Die Orgel hat nun einen neuen fahrbaren Spieltisch mit modernster Technik bekommen. Dieser verfügt über 4000 Kombinationen und einen Midirekorder.
Somit können Konzerte aufgezeichnet und später reproduziert werden.
Zudem ist es möglich über die Midi-Schnittstelle digitale Musikinstrumente zu
spielen was ungeahnte musikalische Möglichkeiten bietet.

Das Pfeifenwerk war in einem schlechten Zustand, die Intonation sehr dezent und leise. Den großen Saal konnte das mit immerhin 73 Registern recht große Instrument nicht ausreichend füllen. Die Mensuren sind zum Diskant hin sehr eng, was der heutigen Vorstellung einer kräftigen und fülligen Intonation Grenzen setzt. Wir konnten mit höheren Aufschnitten, leichtem öffnen der Füße und Kernspalten der Orgel insgesamt mehr Kraft und den einzelnen Registern mehr Charakter und Grundtönigkeit verleihen.
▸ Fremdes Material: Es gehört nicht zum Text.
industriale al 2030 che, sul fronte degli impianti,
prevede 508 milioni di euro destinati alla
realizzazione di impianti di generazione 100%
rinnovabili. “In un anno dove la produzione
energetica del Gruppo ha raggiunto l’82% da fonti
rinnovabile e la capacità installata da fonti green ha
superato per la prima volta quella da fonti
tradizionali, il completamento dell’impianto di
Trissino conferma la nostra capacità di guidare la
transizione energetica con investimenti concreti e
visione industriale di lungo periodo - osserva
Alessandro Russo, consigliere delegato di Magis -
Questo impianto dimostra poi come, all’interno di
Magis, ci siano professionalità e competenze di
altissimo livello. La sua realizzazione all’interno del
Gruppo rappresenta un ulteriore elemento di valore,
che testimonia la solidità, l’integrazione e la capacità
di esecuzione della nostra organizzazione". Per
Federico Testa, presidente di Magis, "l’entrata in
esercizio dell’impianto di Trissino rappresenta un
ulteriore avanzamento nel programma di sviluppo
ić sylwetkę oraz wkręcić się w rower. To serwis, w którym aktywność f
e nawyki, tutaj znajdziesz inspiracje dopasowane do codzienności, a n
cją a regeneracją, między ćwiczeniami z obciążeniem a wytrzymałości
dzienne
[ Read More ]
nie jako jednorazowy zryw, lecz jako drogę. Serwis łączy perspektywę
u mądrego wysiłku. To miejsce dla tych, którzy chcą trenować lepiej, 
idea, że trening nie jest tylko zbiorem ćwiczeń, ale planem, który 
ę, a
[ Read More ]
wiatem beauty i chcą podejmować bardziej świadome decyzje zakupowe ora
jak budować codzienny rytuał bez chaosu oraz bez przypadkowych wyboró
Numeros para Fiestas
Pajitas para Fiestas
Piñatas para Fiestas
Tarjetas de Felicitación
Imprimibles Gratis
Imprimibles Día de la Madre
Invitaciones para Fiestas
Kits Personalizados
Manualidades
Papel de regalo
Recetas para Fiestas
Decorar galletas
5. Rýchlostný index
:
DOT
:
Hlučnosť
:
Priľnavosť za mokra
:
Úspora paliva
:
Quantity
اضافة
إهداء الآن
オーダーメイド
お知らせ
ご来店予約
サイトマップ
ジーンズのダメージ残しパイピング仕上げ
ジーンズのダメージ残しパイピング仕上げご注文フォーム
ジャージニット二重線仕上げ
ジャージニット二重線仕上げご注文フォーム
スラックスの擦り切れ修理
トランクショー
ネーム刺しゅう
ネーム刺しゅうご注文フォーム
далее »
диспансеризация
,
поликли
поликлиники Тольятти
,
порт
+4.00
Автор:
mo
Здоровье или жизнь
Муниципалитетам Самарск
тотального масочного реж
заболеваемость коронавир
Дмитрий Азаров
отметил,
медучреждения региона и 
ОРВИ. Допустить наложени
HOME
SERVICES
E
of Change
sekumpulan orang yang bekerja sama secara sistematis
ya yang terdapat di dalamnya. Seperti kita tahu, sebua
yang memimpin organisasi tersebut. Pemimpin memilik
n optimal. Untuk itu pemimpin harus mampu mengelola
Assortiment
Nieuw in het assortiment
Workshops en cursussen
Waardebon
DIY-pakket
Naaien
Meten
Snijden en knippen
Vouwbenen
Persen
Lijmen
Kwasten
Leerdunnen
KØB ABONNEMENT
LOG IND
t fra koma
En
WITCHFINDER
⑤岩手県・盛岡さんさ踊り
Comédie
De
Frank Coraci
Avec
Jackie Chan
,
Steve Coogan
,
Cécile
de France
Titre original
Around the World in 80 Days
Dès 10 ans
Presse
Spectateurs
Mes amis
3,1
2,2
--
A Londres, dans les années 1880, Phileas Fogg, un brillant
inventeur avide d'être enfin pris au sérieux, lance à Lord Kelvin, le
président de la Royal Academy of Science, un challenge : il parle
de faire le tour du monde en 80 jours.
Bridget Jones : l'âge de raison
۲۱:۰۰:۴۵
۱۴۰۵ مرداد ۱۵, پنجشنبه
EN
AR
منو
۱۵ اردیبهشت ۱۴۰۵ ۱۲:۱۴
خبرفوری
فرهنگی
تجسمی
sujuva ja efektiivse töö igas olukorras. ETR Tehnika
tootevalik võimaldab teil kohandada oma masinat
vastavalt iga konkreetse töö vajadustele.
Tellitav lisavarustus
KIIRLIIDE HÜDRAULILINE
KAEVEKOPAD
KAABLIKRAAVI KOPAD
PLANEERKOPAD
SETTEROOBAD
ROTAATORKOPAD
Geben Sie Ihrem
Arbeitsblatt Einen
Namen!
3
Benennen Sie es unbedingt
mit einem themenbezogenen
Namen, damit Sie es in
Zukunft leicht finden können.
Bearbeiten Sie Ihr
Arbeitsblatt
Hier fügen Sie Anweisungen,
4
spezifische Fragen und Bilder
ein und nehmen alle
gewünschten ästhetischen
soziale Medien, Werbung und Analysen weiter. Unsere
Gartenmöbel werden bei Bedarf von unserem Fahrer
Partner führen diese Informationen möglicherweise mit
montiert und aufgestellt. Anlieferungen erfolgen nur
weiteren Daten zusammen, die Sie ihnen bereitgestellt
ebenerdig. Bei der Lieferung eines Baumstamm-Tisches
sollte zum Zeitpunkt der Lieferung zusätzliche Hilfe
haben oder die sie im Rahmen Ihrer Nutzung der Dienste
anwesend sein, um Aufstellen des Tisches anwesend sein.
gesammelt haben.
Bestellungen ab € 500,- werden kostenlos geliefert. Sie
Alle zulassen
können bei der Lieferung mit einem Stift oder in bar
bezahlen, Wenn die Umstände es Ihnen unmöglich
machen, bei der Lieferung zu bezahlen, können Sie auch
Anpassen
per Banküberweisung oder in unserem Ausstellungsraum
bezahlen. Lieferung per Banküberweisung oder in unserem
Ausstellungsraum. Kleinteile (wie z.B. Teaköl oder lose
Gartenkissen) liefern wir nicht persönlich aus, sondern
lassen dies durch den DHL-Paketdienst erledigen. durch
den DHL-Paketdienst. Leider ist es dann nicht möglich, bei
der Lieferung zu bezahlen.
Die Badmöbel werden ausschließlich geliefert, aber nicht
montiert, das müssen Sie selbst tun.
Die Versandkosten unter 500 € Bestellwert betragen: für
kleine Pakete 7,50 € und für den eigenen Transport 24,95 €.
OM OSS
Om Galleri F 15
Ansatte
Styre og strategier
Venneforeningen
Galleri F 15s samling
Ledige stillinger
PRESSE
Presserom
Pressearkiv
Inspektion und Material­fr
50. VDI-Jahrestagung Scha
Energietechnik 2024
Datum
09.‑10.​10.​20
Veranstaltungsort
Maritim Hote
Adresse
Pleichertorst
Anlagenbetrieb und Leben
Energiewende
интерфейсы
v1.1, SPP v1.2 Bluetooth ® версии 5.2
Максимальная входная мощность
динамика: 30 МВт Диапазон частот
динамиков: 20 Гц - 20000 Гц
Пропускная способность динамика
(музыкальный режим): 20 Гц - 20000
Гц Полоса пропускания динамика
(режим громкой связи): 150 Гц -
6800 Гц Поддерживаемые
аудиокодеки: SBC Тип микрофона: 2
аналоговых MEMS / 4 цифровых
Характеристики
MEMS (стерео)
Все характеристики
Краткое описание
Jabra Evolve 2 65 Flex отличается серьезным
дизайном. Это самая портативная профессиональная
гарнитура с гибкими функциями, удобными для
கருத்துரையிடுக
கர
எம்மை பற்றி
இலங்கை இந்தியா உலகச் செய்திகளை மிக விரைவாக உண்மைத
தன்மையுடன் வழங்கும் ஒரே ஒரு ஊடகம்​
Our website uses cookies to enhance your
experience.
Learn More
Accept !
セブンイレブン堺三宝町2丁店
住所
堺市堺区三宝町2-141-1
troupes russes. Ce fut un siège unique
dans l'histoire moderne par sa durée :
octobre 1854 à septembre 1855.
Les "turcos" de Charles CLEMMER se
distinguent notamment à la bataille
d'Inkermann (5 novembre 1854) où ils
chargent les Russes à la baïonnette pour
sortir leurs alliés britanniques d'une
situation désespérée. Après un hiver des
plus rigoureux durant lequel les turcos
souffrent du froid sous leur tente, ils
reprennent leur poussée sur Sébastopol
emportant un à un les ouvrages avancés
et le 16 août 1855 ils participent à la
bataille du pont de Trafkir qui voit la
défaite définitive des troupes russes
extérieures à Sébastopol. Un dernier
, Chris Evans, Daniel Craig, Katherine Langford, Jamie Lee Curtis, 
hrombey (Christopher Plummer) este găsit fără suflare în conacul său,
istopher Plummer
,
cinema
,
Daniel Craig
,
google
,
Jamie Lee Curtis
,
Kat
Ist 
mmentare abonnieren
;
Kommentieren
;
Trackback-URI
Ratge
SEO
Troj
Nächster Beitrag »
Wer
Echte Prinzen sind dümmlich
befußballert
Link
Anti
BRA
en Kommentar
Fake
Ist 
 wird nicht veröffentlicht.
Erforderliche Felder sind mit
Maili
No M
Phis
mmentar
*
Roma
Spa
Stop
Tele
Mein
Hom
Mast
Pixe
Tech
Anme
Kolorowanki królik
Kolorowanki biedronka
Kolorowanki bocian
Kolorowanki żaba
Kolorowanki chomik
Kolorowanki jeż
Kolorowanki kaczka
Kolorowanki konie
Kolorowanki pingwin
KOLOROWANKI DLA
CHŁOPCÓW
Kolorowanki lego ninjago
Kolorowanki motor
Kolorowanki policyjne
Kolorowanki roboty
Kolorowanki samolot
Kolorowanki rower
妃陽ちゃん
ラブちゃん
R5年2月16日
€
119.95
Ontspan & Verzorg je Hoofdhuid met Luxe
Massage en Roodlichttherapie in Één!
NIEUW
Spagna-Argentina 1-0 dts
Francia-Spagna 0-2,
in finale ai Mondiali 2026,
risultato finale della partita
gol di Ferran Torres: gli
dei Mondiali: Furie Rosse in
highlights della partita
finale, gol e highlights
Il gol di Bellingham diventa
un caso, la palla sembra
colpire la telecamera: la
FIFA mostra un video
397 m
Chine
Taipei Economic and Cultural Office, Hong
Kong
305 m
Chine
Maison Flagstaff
Dadurch gewinnt die Orgel deutlich und kann nun, nur mit Hauptwerk, Oberwerk und Pedal, den Saal gut ausfüllen.

Da der Saal nur in der Urlaubszeit der Philharmonie frei ist, konnten wir in diesem Jahr nur Hauptwerk, Oberwerk und Pedalwerk restaurieren. Die beiden Schwellwerke werden in einem weiteren Abschnitt restauriert und intoniert.